At a time when consumers are increasingly choosing brands whose values align with their own, KOSÉ launched an AR-supported campaign to raise awareness and funding for the global effort to end violence against women.
Sharon del Valle, General Manager at KOSÉ, recently joined Perfect Corp.’s Master Series to discuss the campaign and how beauty tech can drive change and build meaningful customer relationships.
The Purple Ribbon Project
As a business that has long aligned its brand with female empowerment, KOSÉ knew it was important to support International Day for the Elimination of Violence Against Women. The UN-sanctioned day of activism, held each year on November 23, calls for global action to increase awareness of rape, domestic abuse, and other forms of violence against women.
To help support this important effort, del Valle explained, the KOSÉ-owned brand Decorté launched the Purple Ribbon Project.
Decorté paired two of its skincare products as a limited-edition Purple Ribbon set and donated half of all proceeds to Win, a New York-based nonprofit providing safe housing and critical services to help homeless women and their children.
“Eighty percent of women who come to these shelters are suffering from domestic abuse and many of them come with children,” said del Valle. “This organization helps them to rebuild their lives.”

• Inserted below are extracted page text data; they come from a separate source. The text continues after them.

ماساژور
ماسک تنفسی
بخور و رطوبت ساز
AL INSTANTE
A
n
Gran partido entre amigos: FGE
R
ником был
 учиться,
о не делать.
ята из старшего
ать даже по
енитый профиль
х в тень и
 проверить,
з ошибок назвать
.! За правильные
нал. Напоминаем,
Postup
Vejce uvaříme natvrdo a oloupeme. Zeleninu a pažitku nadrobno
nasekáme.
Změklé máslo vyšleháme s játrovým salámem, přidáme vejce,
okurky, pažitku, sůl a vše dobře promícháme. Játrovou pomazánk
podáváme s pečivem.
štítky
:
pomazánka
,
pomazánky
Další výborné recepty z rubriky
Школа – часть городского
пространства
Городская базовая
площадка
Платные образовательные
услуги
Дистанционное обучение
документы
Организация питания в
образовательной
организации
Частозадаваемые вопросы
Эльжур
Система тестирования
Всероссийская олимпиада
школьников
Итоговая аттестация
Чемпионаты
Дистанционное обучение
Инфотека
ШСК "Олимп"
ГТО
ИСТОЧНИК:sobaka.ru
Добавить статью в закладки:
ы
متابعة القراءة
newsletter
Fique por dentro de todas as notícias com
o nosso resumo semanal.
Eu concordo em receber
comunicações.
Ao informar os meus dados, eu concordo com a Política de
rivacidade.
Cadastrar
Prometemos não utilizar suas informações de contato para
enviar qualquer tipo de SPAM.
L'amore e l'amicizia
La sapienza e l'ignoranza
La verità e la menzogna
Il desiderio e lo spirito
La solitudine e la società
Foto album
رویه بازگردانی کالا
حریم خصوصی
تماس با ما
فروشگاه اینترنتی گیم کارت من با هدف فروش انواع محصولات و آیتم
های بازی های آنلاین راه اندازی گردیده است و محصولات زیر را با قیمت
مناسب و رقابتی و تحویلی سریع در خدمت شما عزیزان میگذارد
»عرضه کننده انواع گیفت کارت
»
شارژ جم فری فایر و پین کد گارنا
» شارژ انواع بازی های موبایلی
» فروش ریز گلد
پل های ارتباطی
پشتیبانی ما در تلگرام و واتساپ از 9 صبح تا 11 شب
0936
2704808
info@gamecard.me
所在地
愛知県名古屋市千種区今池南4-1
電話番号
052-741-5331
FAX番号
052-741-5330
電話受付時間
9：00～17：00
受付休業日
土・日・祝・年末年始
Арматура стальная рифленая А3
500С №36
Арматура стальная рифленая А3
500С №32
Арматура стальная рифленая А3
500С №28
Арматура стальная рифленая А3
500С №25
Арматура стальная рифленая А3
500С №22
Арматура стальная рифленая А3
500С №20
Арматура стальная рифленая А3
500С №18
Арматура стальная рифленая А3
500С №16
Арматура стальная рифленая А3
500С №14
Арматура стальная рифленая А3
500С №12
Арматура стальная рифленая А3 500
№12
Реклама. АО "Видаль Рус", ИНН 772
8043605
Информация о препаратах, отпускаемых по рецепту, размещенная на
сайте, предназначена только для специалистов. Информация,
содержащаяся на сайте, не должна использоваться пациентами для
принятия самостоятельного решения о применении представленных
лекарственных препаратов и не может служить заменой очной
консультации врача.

The brand then turned to AR technology to promote the campaign. Users of Perfect Corp.’s popular YouCam Makeup virtual try-on application were able to select a campaign-specific filter that included purple ribbons, the international symbol of ending domestic and intimate partner violence.

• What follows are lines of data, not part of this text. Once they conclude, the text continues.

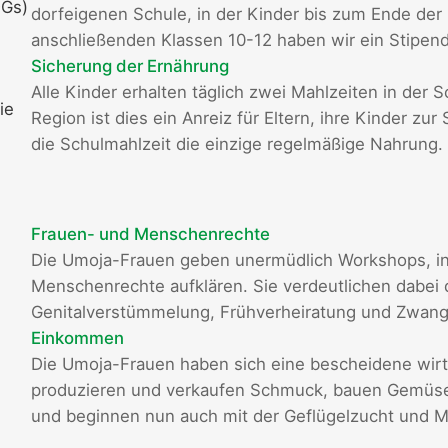
DGs)
dorfeigenen Schule, in der Kinder bis zum Ende der 
anschließenden Klassen 10-12 haben wir ein Stipen
Sicherung der Ernährung
Alle Kinder erhalten täglich zwei Mahlzeiten in der 
ie
Region ist dies ein Anreiz für Eltern, ihre Kinder zu
die Schulmahlzeit die einzige regelmäßige Nahrung.
Frauen- und Menschenrechte
Die Umoja-Frauen geben unermüdlich Workshops, in
Menschenrechte aufklären. Sie verdeutlichen dabei 
Genitalverstümmelung, Frühverheiratung und Zwan
Einkommen
Die Umoja-Frauen haben sich eine bescheidene wirts
produzieren und verkaufen Schmuck, bauen Gemüse 
und beginnen nun auch mit der Geflügelzucht und Mi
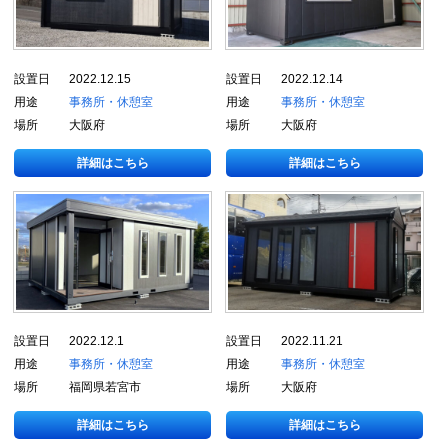
設置日
2022.12.15
設置日
2022.12.14
用途
事務所・休憩室
用途
事務所・休憩室
場所
大阪府
場所
大阪府
詳細はこちら
詳細はこちら
設置日
2022.12.1
設置日
2022.11.21
用途
事務所・休憩室
用途
事務所・休憩室
場所
福岡県若宮市
場所
大阪府
詳細はこちら
詳細はこちら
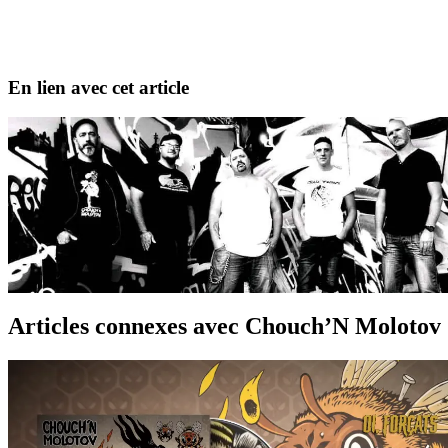
En lien avec cet article
Groupe
Articles connexes
avec Chouch’N Molotov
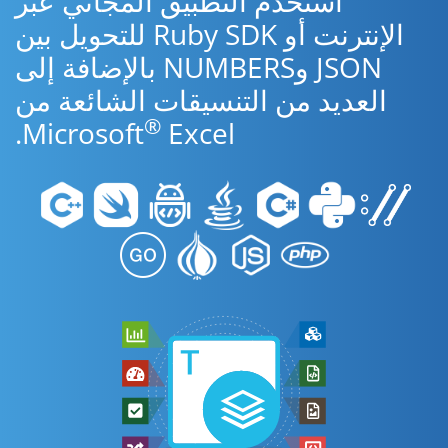
استخدم التطبيق المجاني عبر
الإنترنت أو Ruby SDK للتحويل بين
JSON وNUMBERS بالإضافة إلى
العديد من التنسيقات الشائعة من
®
Microsoft
Excel.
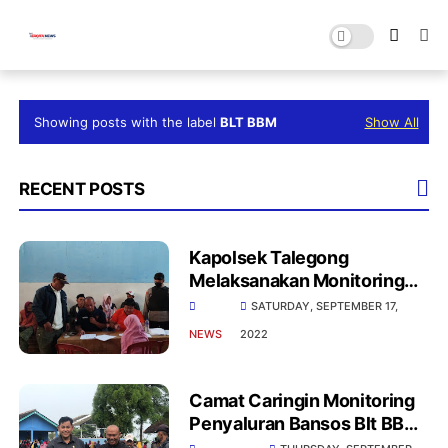
Showing posts with the label
BLT BBM
Show All
RECENT POSTS
Kapolsek Talegong
Melaksanakan Monitoring
dan Pengamanan Kegiatan
SATURDAY, SEPTEMBER 17,
Penyaluran BLT BBM dan
NEWS
2022
BNPT
Camat Caringin Monitoring
Penyaluran Bansos Blt BBM
Di 3 Desa Yang Ada Di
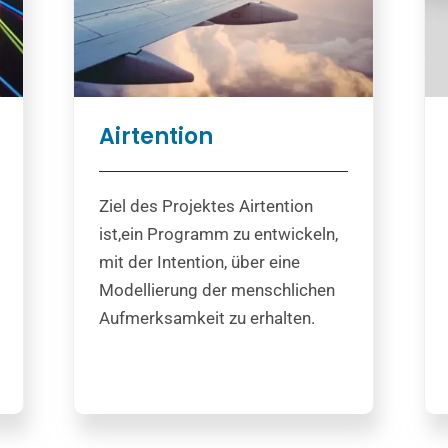
Airtention
Ziel des Projektes Airtention
ist,ein Programm zu entwickeln,
mit der Intention, über eine
Modellierung der menschlichen
Aufmerksamkeit zu erhalten.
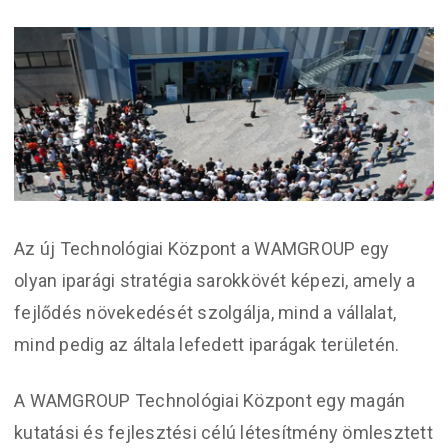
Az új Technológiai Központ a WAMGROUP egy
olyan iparági stratégia sarokkövét képezi, amely a
fejlődés növekedését szolgálja, mind a vállalat,
mind pedig az általa lefedett iparágak területén.
A WAMGROUP Technológiai Központ egy magán
kutatási és fejlesztési célú létesítmény ömlesztett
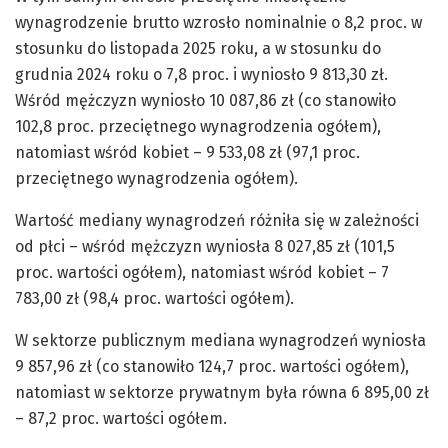
wynagrodzenie brutto wzrosło nominalnie o 8,2 proc. w
stosunku do listopada 2025 roku, a w stosunku do
grudnia 2024 roku o 7,8 proc. i wyniosło 9 813,30 zł.
Wśród mężczyzn wyniosło 10 087,86 zł (co stanowiło
102,8 proc. przeciętnego wynagrodzenia ogółem),
natomiast wśród kobiet – 9 533,08 zł (97,1 proc.
przeciętnego wynagrodzenia ogółem).
Wartość mediany wynagrodzeń różniła się w zależności
od płci – wśród mężczyzn wyniosła 8 027,85 zł (101,5
proc. wartości ogółem), natomiast wśród kobiet – 7
783,00 zł (98,4 proc. wartości ogółem).
W sektorze publicznym mediana wynagrodzeń wyniosła
9 857,96 zł (co stanowiło 124,7 proc. wartości ogółem),
natomiast w sektorze prywatnym była równa 6 895,00 zł
– 87,2 proc. wartości ogółem.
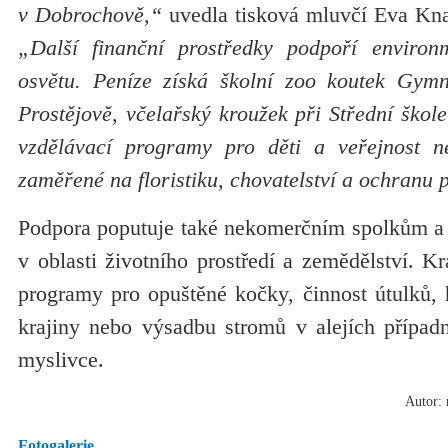
v Dobrochově,“
uvedla tisková mluvčí Eva Knaj
„Další finanční prostředky podpoří environ
osvětu. Peníze získá školní zoo koutek Gymn
Prostějově, včelařský kroužek při Střední škol
vzdělávací programy pro děti a veřejnost n
zaměřené na floristiku, chovatelství a ochranu 
Podpora poputuje také nekomerčním spolkům a
v oblasti životního prostředí a zemědělství. Kr
programy pro opuštěné kočky, činnost útulků, h
krajiny nebo výsadbu stromů v alejích případ
myslivce.
Autor: 
Fotogalerie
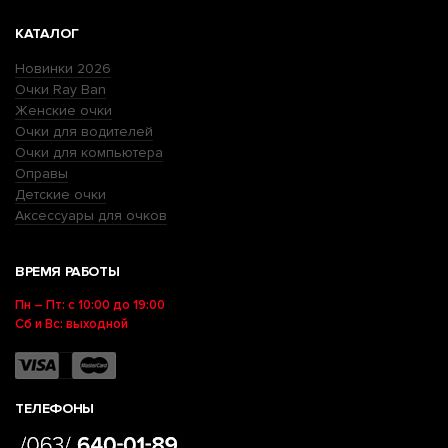
КАТАЛОГ
Новинки 2026
Очки Ray Ban
Женские очки
Очки для водителей
Очки для компьютера
Оправы
Детские очки
Аксессуары для очков
ВРЕМЯ РАБОТЫ
Пн – Пт: с 10:00 до 19:00
Сб и Вс: выходной
ТЕЛЕФОНЫ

By leveraging AR technology, the brand went beyond sharing static advocacy graphics or videos on social media. Users could screencap the filter images and share with their own networks, making them active participants in the campaign. And, as del Valle pointed out, delivering the campaign on the YouCam Makeup app allowed Decorté to significantly increase reach to a qualified audience.
Winning New Customers
The Purple Ribbon Project is part of a larger KOSÉ initiative to expand its Decorté and Sekkisei brands in the North American market. Though the company’s brands have long been iconic in Japan, US consumers are less familiar.
AR-powered beauty tech is central to the company’s strategy for overcoming the lack of familiarity in the marketplace and winning over new customers. With virtual-try on, shoppers can see exactly how KOSÉ products will look on their own face, even if they’re not in-store.

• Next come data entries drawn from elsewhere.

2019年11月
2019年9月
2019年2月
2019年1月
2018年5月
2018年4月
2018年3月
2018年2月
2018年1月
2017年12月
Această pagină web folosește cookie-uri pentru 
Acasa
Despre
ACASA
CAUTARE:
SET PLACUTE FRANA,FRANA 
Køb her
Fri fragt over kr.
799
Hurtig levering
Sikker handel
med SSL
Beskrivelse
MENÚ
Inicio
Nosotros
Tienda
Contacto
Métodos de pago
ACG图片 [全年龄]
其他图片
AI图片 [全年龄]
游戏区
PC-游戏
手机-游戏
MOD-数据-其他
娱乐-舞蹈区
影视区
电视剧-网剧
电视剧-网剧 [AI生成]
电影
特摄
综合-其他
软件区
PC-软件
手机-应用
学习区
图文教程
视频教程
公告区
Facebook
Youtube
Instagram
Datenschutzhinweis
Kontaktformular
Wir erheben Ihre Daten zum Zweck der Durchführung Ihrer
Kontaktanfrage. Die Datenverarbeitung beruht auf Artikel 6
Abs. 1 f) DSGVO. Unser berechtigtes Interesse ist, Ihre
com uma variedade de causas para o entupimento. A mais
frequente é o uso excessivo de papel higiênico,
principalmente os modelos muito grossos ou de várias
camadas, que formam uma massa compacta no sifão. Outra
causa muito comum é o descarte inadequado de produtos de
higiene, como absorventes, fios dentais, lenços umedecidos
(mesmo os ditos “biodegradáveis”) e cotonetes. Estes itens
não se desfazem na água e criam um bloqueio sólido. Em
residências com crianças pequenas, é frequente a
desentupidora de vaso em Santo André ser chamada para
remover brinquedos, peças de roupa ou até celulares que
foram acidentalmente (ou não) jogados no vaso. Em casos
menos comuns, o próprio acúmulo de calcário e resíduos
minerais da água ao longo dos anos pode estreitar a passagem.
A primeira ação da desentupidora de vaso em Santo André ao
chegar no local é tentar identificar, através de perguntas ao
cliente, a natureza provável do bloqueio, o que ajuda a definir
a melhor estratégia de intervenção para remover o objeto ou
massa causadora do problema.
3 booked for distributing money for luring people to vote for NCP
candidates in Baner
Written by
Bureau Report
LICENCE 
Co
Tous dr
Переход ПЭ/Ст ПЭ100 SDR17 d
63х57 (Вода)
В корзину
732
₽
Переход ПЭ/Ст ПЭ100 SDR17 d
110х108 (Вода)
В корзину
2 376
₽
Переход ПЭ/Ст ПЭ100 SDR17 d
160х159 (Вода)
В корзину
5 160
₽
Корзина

Then there’s Perfect Corp.’s skin diagnostic tool, which can help an individual shopper understand how KOSÉ’s unique products will enhance their skin. Utilizing machine learning, the technology identifies wrinkles, spots, skin texture, and dark circles, then delivers real-time product recommendations personalized for that shopper.
For KOSÉ, whose products are designed to minimize skin damage while improving moisture, that analysis provides the perfect opportunity to educate American consumers. What’s more, users who purchase a KOSÉ product can then track the efficacy of their skincare routine over time using the “Skin Diary” feature.
Del Valle says that partnering with Perfect Corp. has allowed KOSÉ to “help people understand what their skin really needs. People are really beginning to understand the importance of high-quality hydration and nourishment.”
The Importance of Personalization
Consumers have grown accustomed to the personalized shopping tools used by Amazon, Walmart, and other mega retailers. They now expect that level of personalization across all of their shopping experiences, particularly beauty.
Del Valle said that these shifting expectations are transforming the way brands interact with their customers. They have to do more than just offer up product descriptions; they have to provide advice and personalized recommendations that help people through every step of the customer journey. Whether it’s AI-powered diagnostics that evaluate skin type, virtual try-on to pick out the perfect shade, or even AR filters that help communicate values and support meaningful campaigns, brands have to deliver personalized experiences to stand out.
“It's great that we can map out for [consumers] very easily, in seconds, what their skin needs at the moment,” said del Valle. “Finding the right color and shade is not only a lot of fun, but it's also very empowering because you find what's right for you, in the comfort of wherever you are.”